Problems to solve =
(a) Answer these questions using the court opinion on the child support appeal:
(i) Which court decided the case?
(ii) How much additional support money per month did the lower court allow for the children?
(iii) On what date was the petition for modification filed?
(b) Duplicate a passage from the court opinion on the child support appeal without any changes. Begin at the words "February 11, 1975." and stop after "and NATHAN, JJ.".
(c) Go on with the court opinion on the child support appeal, starting after its last sentence.

Court Opinion

ID: 1739902
Source: CourtListenerOpinion
Date Created: 2013-10-30 07:17:34.154402+00
Date Added: 2024-06-11T10:42:07.746110
License: Public Domain

307 So. 2d 926 (1975)
Marianne S. FRIEDMAN, Appellant,
v.
Laurence FRIEDMAN, Appellee.
No. 74-708.
District Court of Appeal of Florida, Third District.
February 11, 1975.
*927 Myers, Kaplan, Porter, Levinson & Kenin and Thomas R. Spencer, Jr., Miami, for appellant.
Charles J. Crowder, South Miami, for appellee.
Before PEARSON, HENDRY and NATHAN, JJ.
NATHAN, Judge.
This is an interlocutory appeal by the wife who petitioned for modification of child support in which she requested a substantial increase in such support based on the father's substantial increase in ability to pay since entry of the final judgment of dissolution in October 1972. The wife contends that the court abused its discretion in only allowing $75.00 a month additional support money for the children when an additional $277.31 per month was needed. Wife also contends that it was error for the court to grant the modification as of the date of the order on March 20, 1974, rather than the date the petition was filed, November 27, 1973, in view of the fact that the wife demonstrated that the need for the additional support money was present at the time of the petition for modification.

Provided information =
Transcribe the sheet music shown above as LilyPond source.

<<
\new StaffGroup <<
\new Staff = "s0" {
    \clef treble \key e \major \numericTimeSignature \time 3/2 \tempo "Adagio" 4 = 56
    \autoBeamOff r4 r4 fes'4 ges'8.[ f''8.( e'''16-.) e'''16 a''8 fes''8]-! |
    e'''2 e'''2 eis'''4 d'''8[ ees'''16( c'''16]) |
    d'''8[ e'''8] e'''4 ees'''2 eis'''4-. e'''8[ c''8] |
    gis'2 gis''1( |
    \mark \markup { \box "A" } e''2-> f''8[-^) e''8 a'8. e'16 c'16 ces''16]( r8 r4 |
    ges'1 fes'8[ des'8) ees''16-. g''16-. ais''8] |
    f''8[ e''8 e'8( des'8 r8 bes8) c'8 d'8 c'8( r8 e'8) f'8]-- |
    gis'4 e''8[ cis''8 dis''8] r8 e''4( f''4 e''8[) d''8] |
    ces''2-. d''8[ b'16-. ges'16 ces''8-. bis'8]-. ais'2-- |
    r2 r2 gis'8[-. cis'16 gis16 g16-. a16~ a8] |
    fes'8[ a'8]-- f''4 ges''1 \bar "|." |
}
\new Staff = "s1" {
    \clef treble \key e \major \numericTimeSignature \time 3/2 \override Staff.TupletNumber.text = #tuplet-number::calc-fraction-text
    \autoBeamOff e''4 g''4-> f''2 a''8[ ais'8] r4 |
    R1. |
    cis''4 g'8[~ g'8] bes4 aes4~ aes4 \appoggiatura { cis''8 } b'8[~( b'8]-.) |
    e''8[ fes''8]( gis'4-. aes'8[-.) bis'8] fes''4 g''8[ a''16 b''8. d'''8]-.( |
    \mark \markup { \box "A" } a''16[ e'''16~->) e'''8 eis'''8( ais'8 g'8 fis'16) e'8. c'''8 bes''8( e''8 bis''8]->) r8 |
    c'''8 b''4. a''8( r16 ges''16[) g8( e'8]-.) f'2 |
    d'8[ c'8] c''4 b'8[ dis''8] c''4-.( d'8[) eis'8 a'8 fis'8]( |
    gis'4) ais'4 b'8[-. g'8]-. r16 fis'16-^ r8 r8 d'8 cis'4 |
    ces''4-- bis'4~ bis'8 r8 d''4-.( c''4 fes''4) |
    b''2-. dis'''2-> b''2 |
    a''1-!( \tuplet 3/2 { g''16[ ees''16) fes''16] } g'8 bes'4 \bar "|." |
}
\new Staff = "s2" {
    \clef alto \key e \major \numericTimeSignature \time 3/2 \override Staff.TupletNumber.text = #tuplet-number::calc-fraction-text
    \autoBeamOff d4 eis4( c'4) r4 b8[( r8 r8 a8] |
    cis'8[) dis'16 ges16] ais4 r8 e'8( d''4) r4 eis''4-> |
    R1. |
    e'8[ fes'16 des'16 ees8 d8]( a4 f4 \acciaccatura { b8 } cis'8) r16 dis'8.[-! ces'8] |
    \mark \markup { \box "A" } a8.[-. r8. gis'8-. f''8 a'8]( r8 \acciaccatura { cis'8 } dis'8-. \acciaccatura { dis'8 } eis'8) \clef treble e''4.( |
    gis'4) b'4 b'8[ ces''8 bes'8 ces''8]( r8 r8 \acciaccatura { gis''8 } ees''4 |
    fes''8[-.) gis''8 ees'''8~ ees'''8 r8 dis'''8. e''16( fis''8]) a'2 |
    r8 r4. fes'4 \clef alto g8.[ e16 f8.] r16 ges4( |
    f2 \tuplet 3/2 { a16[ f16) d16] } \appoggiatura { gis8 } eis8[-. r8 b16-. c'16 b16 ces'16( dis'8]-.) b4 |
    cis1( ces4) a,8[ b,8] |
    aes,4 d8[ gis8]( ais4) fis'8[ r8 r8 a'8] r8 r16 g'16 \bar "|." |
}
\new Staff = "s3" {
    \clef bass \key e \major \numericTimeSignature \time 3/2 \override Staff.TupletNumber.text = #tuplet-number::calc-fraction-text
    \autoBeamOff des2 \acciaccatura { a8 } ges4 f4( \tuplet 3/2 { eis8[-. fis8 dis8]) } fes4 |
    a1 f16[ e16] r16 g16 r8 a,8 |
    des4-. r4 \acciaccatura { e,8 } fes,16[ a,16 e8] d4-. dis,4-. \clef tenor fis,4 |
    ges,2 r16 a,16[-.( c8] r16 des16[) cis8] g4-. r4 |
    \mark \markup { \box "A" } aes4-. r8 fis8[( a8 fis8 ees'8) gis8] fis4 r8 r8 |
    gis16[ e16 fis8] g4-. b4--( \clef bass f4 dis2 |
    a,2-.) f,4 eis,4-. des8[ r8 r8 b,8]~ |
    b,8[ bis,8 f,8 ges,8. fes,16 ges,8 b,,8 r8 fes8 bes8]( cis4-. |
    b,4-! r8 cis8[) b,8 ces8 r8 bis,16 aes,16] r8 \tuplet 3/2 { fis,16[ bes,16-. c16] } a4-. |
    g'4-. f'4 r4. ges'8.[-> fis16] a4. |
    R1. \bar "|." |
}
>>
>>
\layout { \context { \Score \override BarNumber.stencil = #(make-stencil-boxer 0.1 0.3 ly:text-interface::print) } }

Outputs for the tasks =
(a)
(i) The District Court of Appeal of Florida, Third District.
(ii) $75.00 a month.
(iii) November 27, 1973.

(b)
February 11, 1975.
*927 Myers, Kaplan, Porter, Levinson & Kenin and Thomas R. Spencer, Jr., Miami, for appellant.
Charles J. Crowder, South Miami, for appellee.
Before PEARSON, HENDRY and NATHAN, JJ.

(c)
The trial judge has broad discretion in determining the amount awarded for child support. Careful examination of the record does not disclose that the trial judge abused such discretion. Therefore, the judgment of the trial court as to the amount awarded for child support will not be disturbed and is hereby affirmed.
We find merit in the wife's contention that the effective date of the modification by way of an increase in the allowance of child support should have been as of the date of the filing of the petition for modification rather than the date of the court order. The general rule is, as it should be, that the effective date of a modification of child support is the date of the filing of the petition where it appears that the needs of the children existed as of that date. Meltzer v. Meltzer, Fla.App. 1972, 262 So. 2d 470. Increasing use of discovery procedures, as well as the increased numbers of domestic cases filed in the various circuit courts of this State, in some instances, of necessity, extend the time between the filing of the petition for modification and the date of the order thereon. The deserving parties to a modification of child support should not suffer because of any delay of hearing and entry of order thereon. Therefore, in the case sub judice, the increase in child support should have been as of the date of the filing of the petition for modification and the judgment thereon is to be modified accordingly.
Affirmed in part, reversed in part with directions.